The Prime Minister, Datuk Seri Najib Razak should take a leaf from his Singapore counterpart and schedule a three-day parliamentary debate on 1MDB on 24-26th July when Parliament reconvenes and waive parliamentary immunity to give a full accounting of the scandal, which has made Malaysia into a global kleptoracy.
Up to now, Najib and his government have put up an elaborate but artificial charade that the 1MDB scandal does not exist, a figment of imagination of Najib’s enemies who want to topple the Malaysian Prime Minister and undermine the national sovereignty of Malaysia.
However, the fig leaf of such an elaborate and artificial charade has been torn to shreds by the guilty plea of the former Singapore banker, Yeo Jiawei, to charges including money-laundering of stolen 1MDB funds. Yeo played a role in the 1MDB money-laundering transactions and made secret profits on the side.
Even more ominous was the statement by the Singapore prosecutors that 1MDB was the “main victim” of the US$6 billion financial scam by the Penang billionaire Jho Low and the revelation that Jia Wei had agreed to help with Singapore’s 1MDB money-laundering probes, described as the largest in the country’s history.
As at least 10 countries are probing into 1MBD embezzlement or money laundering, it is too far fetched to insinuate that there is an international conspiracy involving at least 10 countries to topple Najib as Prime Minister and interfere with Malaysia’s domestic affairs.
Could it be true – and when and why did Malaysia make so many enemies in the international arena?
It may be possible in the pre-Internet era to continue with such a charade pretending that the 1MDB scandal is a figment of imagination of Najib’s enemies, but in the information era where information travels at the speed of light and with at least 10 countries carrying out criminal or regulatory investigations into the 1MDB scandal, Najib will be exposed and ridiculed as the modern-day Emperor without clothes.
The elusive Jho Low has accused the Singapore government of being motivated solely by politics in its campaign against him when the Singapore prosecutors accused him of victimizing 1MDB.
In a statement issued by his spokesman early today, Jho Low said that any attempt to link him and recent guilty pleas by parties who allegedly made secret profits was “based on unfounded assumptions”.
Singapore prosecutors said that about US$1 billion (RM4.3 billion) purported to invest in a joint venture with PetroSaudi International Ltd was diverted to a bank account beneficially owned by Low.
Jho Low was named as the central figure in the probe into the Malaysian-government owned entity.
In response, Low’s spokesman said: “This is an example of overreach with a politically motivated act and selectively chosen narrative alleging 1MDB as a ‘victim’, when it has been clearly stated by the Malaysian authorities that there has been no misappropriation of 1MDB funds.
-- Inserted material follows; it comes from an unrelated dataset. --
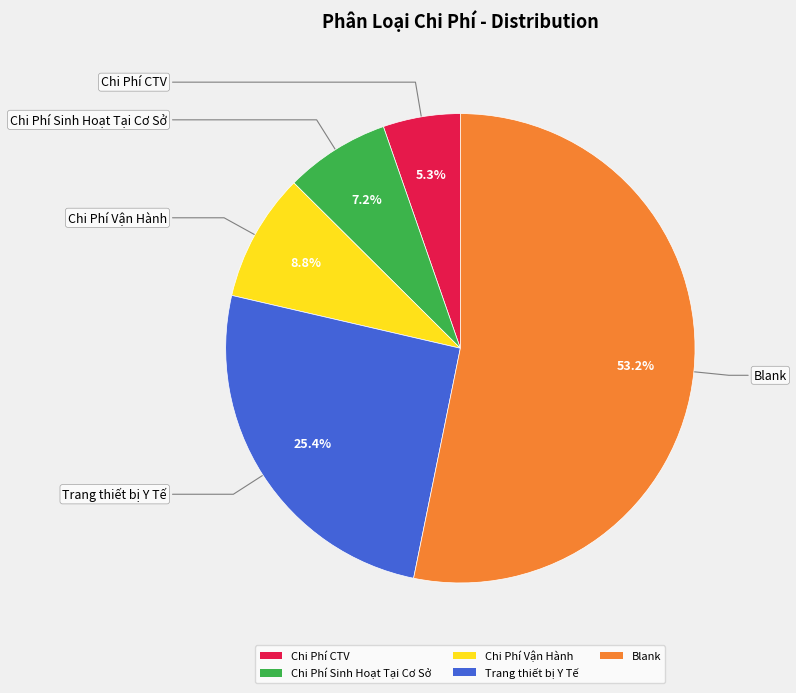

Combined, do Chi Phí CTV and Chi Phí Vận Hành account for over 50%?

No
“No wrongdoing has been proved in any jurisdiction relating to the alleged misappropriation of 1MDB funds, and this development in Singapore does not change that.
“Mr Low is confident that any impartial party presented with the complete facts will see that the allegations are flawed, biased and create an inaccurate picture.”
LOCH NESS MONSTER & JHO LOW
Low has not been seen in Malaysia since his ill-fated but highly-funded attempt in the 2013 general elections to defeat the DAP Secretary-General and Penang Chief Minister, Lim Guan Eng in the Air Puteh State Assembly seat.
In fact, it has been said that “his sightings have been as rare as the Loch Ness monster since Singapore and the United States began their probes into alleged wrongdoing at 1MDB”.
An explanation from Najib is clearly needed – does the Malaysian Prime Minister agree with Joh Low’s version of 1MDB events.
If Jho Low is innocent of any grand larceny or any money-laundering running into billions of American dollars, why has Jho Loh disappeared from the public scene to become a fugitive from justice – when he was at one time a highly publicized party-goer at glittering social events?
Is it true that the Prime Minister had to meet Jho Low in secrecy during some of Najib’s overseas trips?
To put all rumours and speculation to rest, Najib should invite Jho Low to Parliament during the three-day special debate on 1MDB on July 24 -26, as it should be no problem to arrange for a special session where Jho Low could address and answer questions from Members of Parliament on the 1MDB scandal.